BEGIN

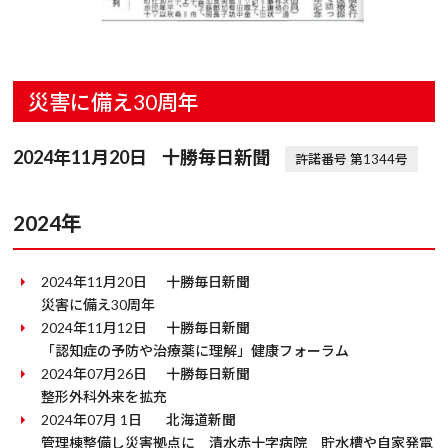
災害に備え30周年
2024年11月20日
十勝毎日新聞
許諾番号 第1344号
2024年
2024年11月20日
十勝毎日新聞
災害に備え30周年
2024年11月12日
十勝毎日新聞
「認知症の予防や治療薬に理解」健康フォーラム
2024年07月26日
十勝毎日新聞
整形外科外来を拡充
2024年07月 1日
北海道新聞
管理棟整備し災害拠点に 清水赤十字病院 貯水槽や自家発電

END
BEGIN

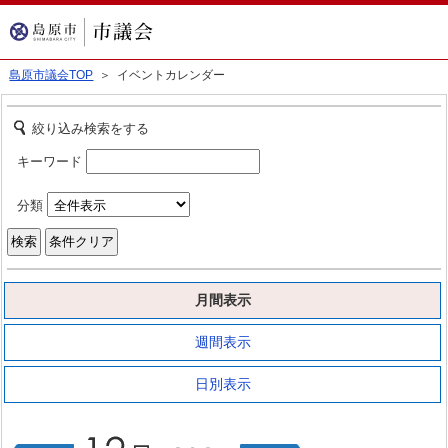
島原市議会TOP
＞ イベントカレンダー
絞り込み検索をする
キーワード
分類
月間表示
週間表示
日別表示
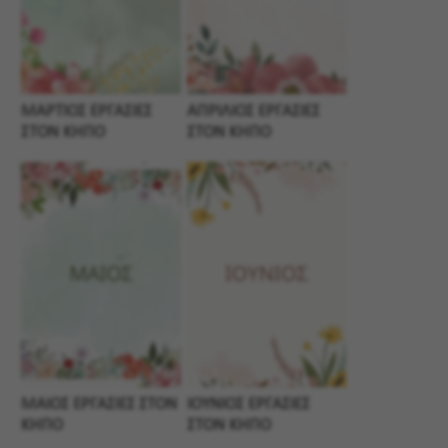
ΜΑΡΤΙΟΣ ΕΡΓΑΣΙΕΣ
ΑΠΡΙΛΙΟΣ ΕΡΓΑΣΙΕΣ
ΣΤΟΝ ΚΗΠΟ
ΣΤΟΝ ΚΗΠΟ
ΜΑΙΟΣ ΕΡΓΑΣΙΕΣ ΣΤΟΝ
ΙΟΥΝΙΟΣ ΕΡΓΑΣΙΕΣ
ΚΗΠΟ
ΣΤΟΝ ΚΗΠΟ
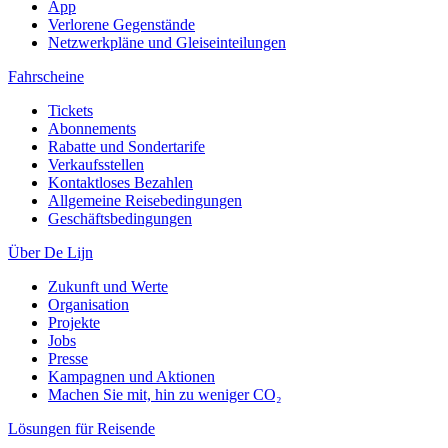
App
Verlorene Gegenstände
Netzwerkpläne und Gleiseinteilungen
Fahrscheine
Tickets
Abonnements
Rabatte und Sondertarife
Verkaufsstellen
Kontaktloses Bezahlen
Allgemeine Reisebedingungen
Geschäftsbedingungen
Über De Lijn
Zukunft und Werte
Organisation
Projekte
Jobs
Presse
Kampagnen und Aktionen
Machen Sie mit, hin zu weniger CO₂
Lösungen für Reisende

END

• _Work order_:
Turn the material between the lines holding "ΜΑΡΤΙΟΣ ΕΡΓΑΣΙΕΣ" and "Lösungen für Reisende", inclusive, into a numbered list. Skip any blank lines and leave the pictures out.

• _Your solution_:
1. ΜΑΡΤΙΟΣ ΕΡΓΑΣΙΕΣ
2. ΑΠΡΙΛΙΟΣ ΕΡΓΑΣΙΕΣ
3. ΣΤΟΝ ΚΗΠΟ
4. ΣΤΟΝ ΚΗΠΟ
5. ΜΑΙΟΣ ΕΡΓΑΣΙΕΣ ΣΤΟΝ
6. ΙΟΥΝΙΟΣ ΕΡΓΑΣΙΕΣ
7. ΚΗΠΟ
8. ΣΤΟΝ ΚΗΠΟ
9. App
10. Verlorene Gegenstände
11. Netzwerkpläne und Gleiseinteilungen
12. Fahrscheine
13. Tickets
14. Abonnements
15. Rabatte und Sondertarife
16. Verkaufsstellen
17. Kontaktloses Bezahlen
18. Allgemeine Reisebedingungen
19. Geschäftsbedingungen
20. Über De Lijn
21. Zukunft und Werte
22. Organisation
23. Projekte
24. Jobs
25. Presse
26. Kampagnen und Aktionen
27. Machen Sie mit, hin zu weniger CO₂
28. Lösungen für Reisende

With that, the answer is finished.